September 21, 2012 [The Master]


I was bingeing Star Treks, and my oh my so many Black Holes to fall into, the Universe’s abandoned wells—where you pop out the other side spaghettified into something no longer a “character” but some living entity, an infinitely thin flesh-and-bone ghost of the man who isn't there—because a new one has taken his place, craggy and bent, but as strong as mad conviction.

I roam around the American Century and see P.T. Barnums everywhere, one born every minute, a country full of hucksters huckstering everyone, including themselves, from vibrating swamis to Dianetic spacemen floating in optimistic mysticism, from Ayn Rand Objectivists slavering for upward mobility but ending up as extras in King of Kings to middle-class mysterious Reike thought-priests barely touching the surface of healing, hands-on and always looking.
—And they look so long, so deeply, that they pass through fakery into faith—and all of it American-New, shining in certainty. Oh, it all may have started in antique dimness, incense floating, indistinct glyphs on stone walls, blood on the altars; but as we propel ourselves into consumption and re-invention, we look everywhere for new minds, new bodies, and a New World we can carry around in our heads.
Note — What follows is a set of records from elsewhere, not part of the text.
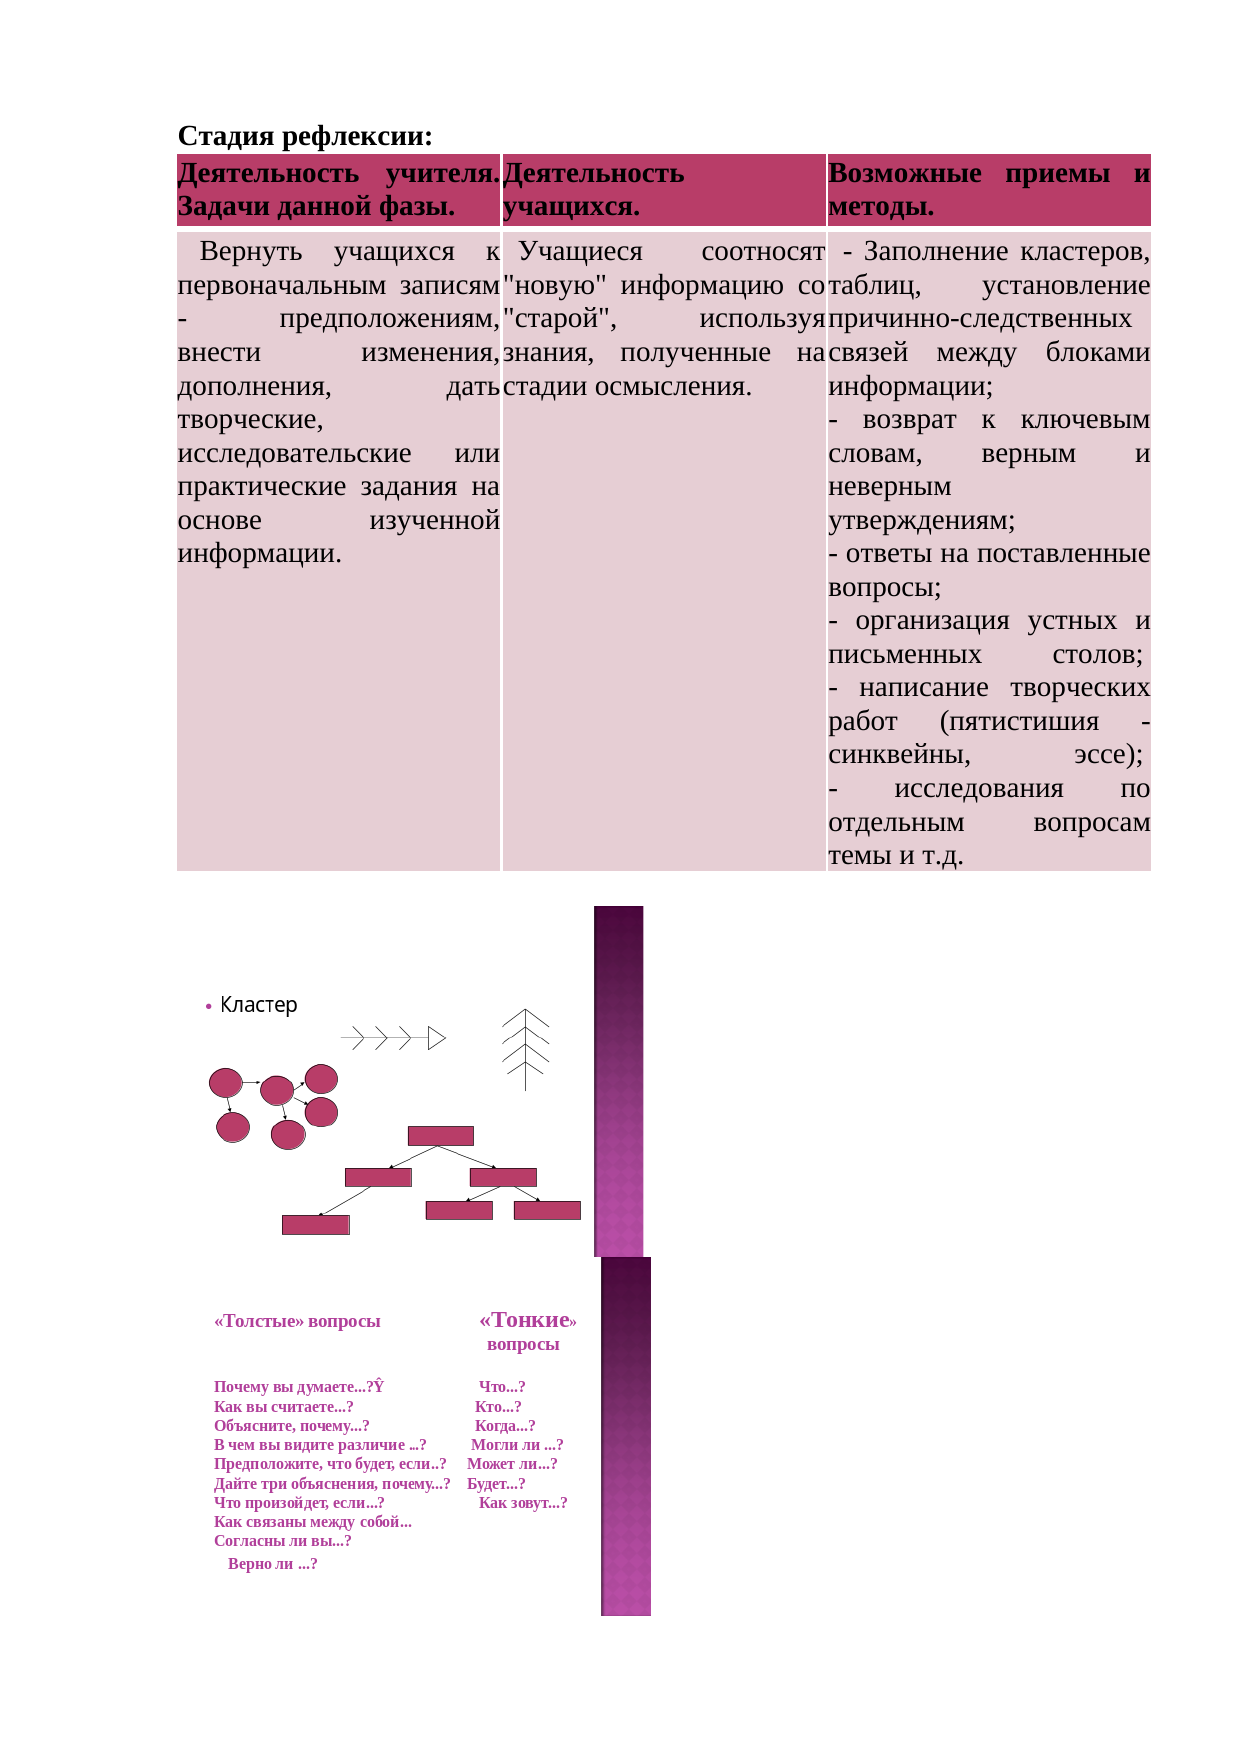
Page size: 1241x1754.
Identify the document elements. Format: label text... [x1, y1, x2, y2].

table_cell Вернуть учащихся к первоначальным записям - предположениям, внести изменения, дополнения, дать творческие, исследовательские или практические задания на основе изученной информации. [177, 232, 500, 871]
table_header Деятельность учителя. Задачи данной фазы. [177, 154, 500, 226]
table_header Деятельность учащихся. [503, 154, 826, 226]
table_cell Учащиеся соотносят "новую" информацию со "старой", используя знания, полученные на стадии осмысления. [503, 232, 826, 871]
text Стадия рефлексии: [177, 118, 1152, 152]
table_cell - Заполнение кластеров, таблиц, установление причинно-следственных связей между блоками информации; - возврат к ключевым словам, верным и неверным утверждениям; - ответы на поставленные вопросы; - организация устных и письменных столов; - написание творческих работ (пятистишия - синквейны, эссе); - исследования по отдельным вопросам темы и т.д. [828, 232, 1151, 871]
table_header Возможные приемы и методы. [828, 154, 1151, 226]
I find myself walking alongside Joaquin/Andy in desperate circular portage, back and forth, back and forth, exercising muscles filled with booze and loss—and violence, making me afraid not of but for us; how far can we go until we’re so far gone we can't come back?—and so here I am, another sucker on the vine, conned by spiritual healing, Joaquin's restless hands placed just so on my eyes until I see only what he shows me. The movie fades from my view, sinks into confusion and obscurity—but his face remains, his eyes especially, looking past me toward whatever Master compels him to go that far.